> [Job item A]: Rewrite the stored records from the first line up to and including the line containing "risque de complications.", substituting "habitude" for "routine" and leaving everything else unchanged.
**** Document excerpt ****
Collecting accommodation data via the Internet

- the Norwegian experience

by

Anne Mari Auno

Senior Executive Officer, Statistics Norway

tel: +47 62 88 54 01, e-mail:

for

The 7th International Forum on Tourism Statistics, 9-11 June 2004, Stockholm

Theme no: 5

Abstract:

Statistics Norway has over the two previous years made several moves to increase the response rates, improve the quality of the input data, decrease the response burden and increase the timeliness of our accommodation statistics. The main changes have been the introduction of a fine for non- or late-respondents, optical registration of paper questionnaires, receiving reports directly from the establishment's booking systems and receiving questionnaires via the Internet.

We evaluate in this paper the impact of collecting questionnaires via the Internet on the response burden, the data quality and the time of response compared with other types of data collection used in the statistics on hotels and similar establishments. The overall conclusion is that all targets have been met and that the web portal has been a success.

Contents

Contents

Background

IDUN - the web portal

Response rates

Time of response......

The size of the Internet respondents

Data quality

Response burden

Operating the production system

Conclusion

Background

Statistics Norway has over the last years made several moves to increase the response rates, improve the quality of the input data, decrease the response burden and increase the timeliness of our accommodation statistics. The main changes have been the introduction of a fine for non- or late-respondents, optical registration of paper questionnaires, receiving reports directly from the establishment's booking systems, receiving questionnaires via the Internet and publishing the results free of charge on the Internet including StatBank Norway.
**** Material shown ****
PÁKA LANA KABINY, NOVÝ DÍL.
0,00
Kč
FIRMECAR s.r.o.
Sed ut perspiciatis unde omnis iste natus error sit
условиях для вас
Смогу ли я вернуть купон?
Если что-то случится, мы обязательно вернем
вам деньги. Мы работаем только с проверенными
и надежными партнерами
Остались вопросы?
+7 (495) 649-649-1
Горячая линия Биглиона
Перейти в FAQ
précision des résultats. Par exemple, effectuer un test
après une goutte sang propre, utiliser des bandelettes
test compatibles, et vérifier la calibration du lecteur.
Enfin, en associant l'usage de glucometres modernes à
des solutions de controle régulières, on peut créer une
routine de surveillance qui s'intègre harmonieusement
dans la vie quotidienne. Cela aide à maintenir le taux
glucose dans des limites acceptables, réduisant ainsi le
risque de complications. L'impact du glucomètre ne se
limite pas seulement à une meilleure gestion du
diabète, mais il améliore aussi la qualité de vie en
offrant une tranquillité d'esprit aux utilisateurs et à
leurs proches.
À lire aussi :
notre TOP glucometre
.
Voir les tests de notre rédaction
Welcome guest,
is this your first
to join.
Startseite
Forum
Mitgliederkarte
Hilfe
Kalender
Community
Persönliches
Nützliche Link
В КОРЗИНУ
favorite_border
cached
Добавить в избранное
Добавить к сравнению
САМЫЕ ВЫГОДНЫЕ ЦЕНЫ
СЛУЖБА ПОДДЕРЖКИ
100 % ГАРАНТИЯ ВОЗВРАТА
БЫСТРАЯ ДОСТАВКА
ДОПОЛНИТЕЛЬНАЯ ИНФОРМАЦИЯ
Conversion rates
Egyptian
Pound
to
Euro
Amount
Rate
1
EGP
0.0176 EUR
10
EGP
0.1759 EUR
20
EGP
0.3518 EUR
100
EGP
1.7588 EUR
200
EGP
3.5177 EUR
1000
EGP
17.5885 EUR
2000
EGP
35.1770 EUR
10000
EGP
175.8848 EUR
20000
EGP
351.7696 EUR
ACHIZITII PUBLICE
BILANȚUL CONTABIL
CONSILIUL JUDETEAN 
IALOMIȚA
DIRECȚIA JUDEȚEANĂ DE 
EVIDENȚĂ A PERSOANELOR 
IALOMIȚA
****
> [Job item B]:
Answer these about the paper on collecting accommodation data via the Internet:
(i) For which event was the paper written, and when and where was it held?
(ii) What overall conclusion does the abstract state?
(iii) Which change does the Background section list that the abstract does not mention?

> [Task solution A]:
PÁKA LANA KABINY, NOVÝ DÍL.
0,00
Kč
FIRMECAR s.r.o.
Sed ut perspiciatis unde omnis iste natus error sit
условиях для вас
Смогу ли я вернуть купон?
Если что-то случится, мы обязательно вернем
вам деньги. Мы работаем только с проверенными
и надежными партнерами
Остались вопросы?
+7 (495) 649-649-1
Горячая линия Биглиона
Перейти в FAQ
précision des résultats. Par exemple, effectuer un test
après une goutte sang propre, utiliser des bandelettes
test compatibles, et vérifier la calibration du lecteur.
Enfin, en associant l'usage de glucometres modernes à
des solutions de controle régulières, on peut créer une
habitude de surveillance qui s'intègre harmonieusement
dans la vie quotidienne. Cela aide à maintenir le taux
glucose dans des limites acceptables, réduisant ainsi le
risque de complications. L'impact du glucomètre ne se

> [Task solution B]:
(i) The 7th International Forum on Tourism Statistics, held 9-11 June 2004 in Stockholm.
(ii) All targets have been met, and the web portal has been a success.
(iii) Publishing the results free of charge on the Internet, including StatBank Norway.